[IR2Vec] Scale embeddings once in vocab analysis instead of repetitive scaling (#143986)

Changes to scale opcodes, types and args once in `IR2VecVocabAnalysis` so that we can avoid scaling each time while computing embeddings. This PR refactors the vocabulary to explicitly define 3 sections---Opcodes, Types, and Arguments---used for computing Embeddings. (Tracking issue - #141817 ; partly fixes - #141832)
2025-06-30 23:09:19 +02:00
parent 56ef00a59d
commit 0745eb501d
17 changed files with 384 additions and 157 deletions
--- a/llvm/docs/MLGO.rst
+++ b/llvm/docs/MLGO.rst
@@ -448,7 +448,16 @@ downstream tasks, including ML-guided compiler optimizations.

 The core components are:
  - **Vocabulary**: A mapping from IR entities (opcodes, types, etc.) to their
-    vector representations. This is managed by ``IR2VecVocabAnalysis``.

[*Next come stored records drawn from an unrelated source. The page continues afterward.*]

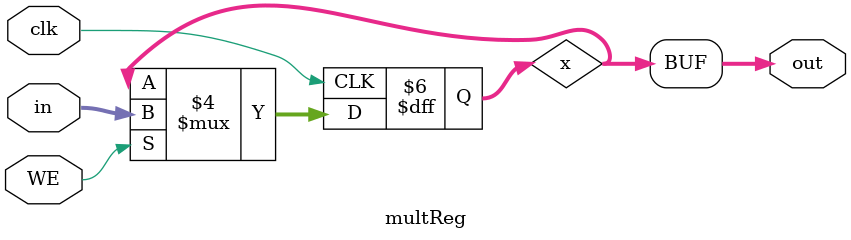
<source format=v>
`timescale 1ns/1ps

module mult( input [31:0] RD1, input [31:0] RD2, output [63:0] res);
		assign res = RD1*RD2;
endmodule


//Module for regHi and regLo
module multReg(input [31:0] in, input WE, output [31:0] out, input clk);
	reg [31:0] x;
	assign out = x;
	
	initial
		x = 32'b0;
	always @ (posedge clk)
		if(WE)
			x = in;
		else
			x = x;
endmodule


</source>
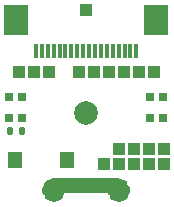
<source format=gbr>
%TF.GenerationSoftware,KiCad,Pcbnew,7.0.9-7.0.9~ubuntu22.04.1*%
%TF.CreationDate,2023-12-30T14:54:31+00:00*%
%TF.ProjectId,COM_MOD,434f4d5f-4d4f-4442-9e6b-696361645f70,1.0*%
%TF.SameCoordinates,Original*%
%TF.FileFunction,Soldermask,Bot*%
%TF.FilePolarity,Negative*%
%FSLAX46Y46*%
G04 Gerber Fmt 4.6, Leading zero omitted, Abs format (unit mm)*
G04 Created by KiCad (PCBNEW 7.0.9-7.0.9~ubuntu22.04.1) date 2023-12-30 14:54:31*
%MOMM*%
%LPD*%
G01*
G04 APERTURE LIST*
G04 Aperture macros list*
%AMRoundRect*
0 Rectangle with rounded corners*
0 $1 Rounding radius*
0 $2 $3 $4 $5 $6 $7 $8 $9 X,Y pos of 4 corners*
0 Add a 4 corners polygon primitive as box body*
4,1,4,$2,$3,$4,$5,$6,$7,$8,$9,$2,$3,0*
0 Add four circle primitives for the rounded corners*
1,1,$1+$1,$2,$3*
1,1,$1+$1,$4,$5*
1,1,$1+$1,$6,$7*
1,1,$1+$1,$8,$9*
0 Add four rect primitives between the rounded corners*
20,1,$1+$1,$2,$3,$4,$5,0*
20,1,$1+$1,$4,$5,$6,$7,0*
20,1,$1+$1,$6,$7,$8,$9,0*
20,1,$1+$1,$8,$9,$2,$3,0*%
G04 Aperture macros list end*
%ADD10C,1.000000*%
%ADD11R,1.000000X1.000000*%
%ADD12R,0.700000X0.700000*%
%ADD13R,0.300000X1.250000*%
%ADD14R,2.000000X2.500000*%
%ADD15C,2.000000*%
%ADD16RoundRect,0.135000X-0.135000X-0.185000X0.135000X-0.185000X0.135000X0.185000X-0.135000X0.185000X0*%
%ADD17R,1.230000X1.360000*%
G04 APERTURE END LIST*
D10*
X33250000Y-40000000D02*
G75*
G03*
X33250000Y-40000000I-500000J0D01*
G01*
X27750000Y-40000000D02*
G75*
G03*
X27750000Y-40000000I-500000J0D01*
G01*
G36*
X27125000Y-39000000D02*
G01*
X32750000Y-39000000D01*
X32750000Y-40250000D01*
X27125000Y-40250000D01*
X27125000Y-39000000D01*
G37*
D11*
%TO.C,J17*%
X36580000Y-37770000D03*
%TD*%
%TO.C,J5*%
X29365001Y-30000000D03*
%TD*%
%TO.C,J3*%
X30000001Y-24762500D03*
%TD*%
%TO.C,J19*%
X24285001Y-30000000D03*
%TD*%
%TO.C,J20*%
X35715001Y-30000000D03*
%TD*%
%TO.C,J2*%
X26825001Y-30000000D03*
%TD*%
%TO.C,J12*%
X35310000Y-36500000D03*
%TD*%
%TO.C,J8*%
X33175001Y-30000000D03*
%TD*%
%TO.C,J1*%
X25555001Y-30000000D03*
%TD*%
%TO.C,J15*%
X34040000Y-37770000D03*
%TD*%
%TO.C,J14*%
X32770000Y-36500000D03*
%TD*%
%TO.C,J18*%
X31500000Y-37770000D03*
%TD*%
%TO.C,J13*%
X34040001Y-36500000D03*
%TD*%
%TO.C,J7*%
X31905001Y-30000000D03*
%TD*%
%TO.C,J21*%
X32770000Y-37770000D03*
%TD*%
%TO.C,J16*%
X35310000Y-37770000D03*
%TD*%
%TO.C,J11*%
X36580000Y-36500000D03*
%TD*%
%TO.C,J6*%
X30635001Y-30000000D03*
%TD*%
%TO.C,J9*%
X34445001Y-30000000D03*
%TD*%
D12*
%TO.C,LED2*%
X23450001Y-32085000D03*
X24550001Y-32085000D03*
X24550001Y-33915000D03*
X23450001Y-33915000D03*
%TD*%
D13*
%TO.C,J4*%
X25750001Y-28175000D03*
X26250001Y-28175000D03*
X26750001Y-28175000D03*
X27250001Y-28175000D03*
X27750001Y-28175000D03*
X28250001Y-28175000D03*
X28750001Y-28175000D03*
X29250001Y-28175000D03*
X29750001Y-28175000D03*
X30250001Y-28175000D03*
X30750001Y-28175000D03*
X31250001Y-28175000D03*
X31750001Y-28175000D03*
X32250001Y-28175000D03*
X32750001Y-28175000D03*
X33250001Y-28175000D03*
X33750001Y-28175000D03*
X34250001Y-28175000D03*
D14*
X24060001Y-25600000D03*
X35940001Y-25600000D03*
%TD*%
D15*
%TO.C,I1*%
X30000000Y-33500000D03*
%TD*%
D12*
%TO.C,LED1*%
X36550001Y-33915000D03*
X35450001Y-33915000D03*
X35450001Y-32085000D03*
X36550001Y-32085000D03*
%TD*%
D16*
%TO.C,R1*%
X23590000Y-35000000D03*
X24610000Y-35000000D03*
%TD*%
D17*
%TO.C,SW1*%
X28385000Y-37400000D03*
X24015000Y-37400000D03*
%TD*%
M02*

</source>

+    vector representations. This is managed by ``IR2VecVocabAnalysis``. The 
+    vocabulary (.json file) contains three sections -- Opcodes, Types, and 
+    Arguments, each containing the representations of the corresponding 
+    entities.
+
+    .. note::
+
+    It is mandatory to have these three sections present in the vocabulary file 
+    for it to be valid; order in which they appear does not matter.
+
  - **Embedder**: A class (``ir2vec::Embedder``) that uses the vocabulary to
    compute embeddings for instructions, basic blocks, and functions.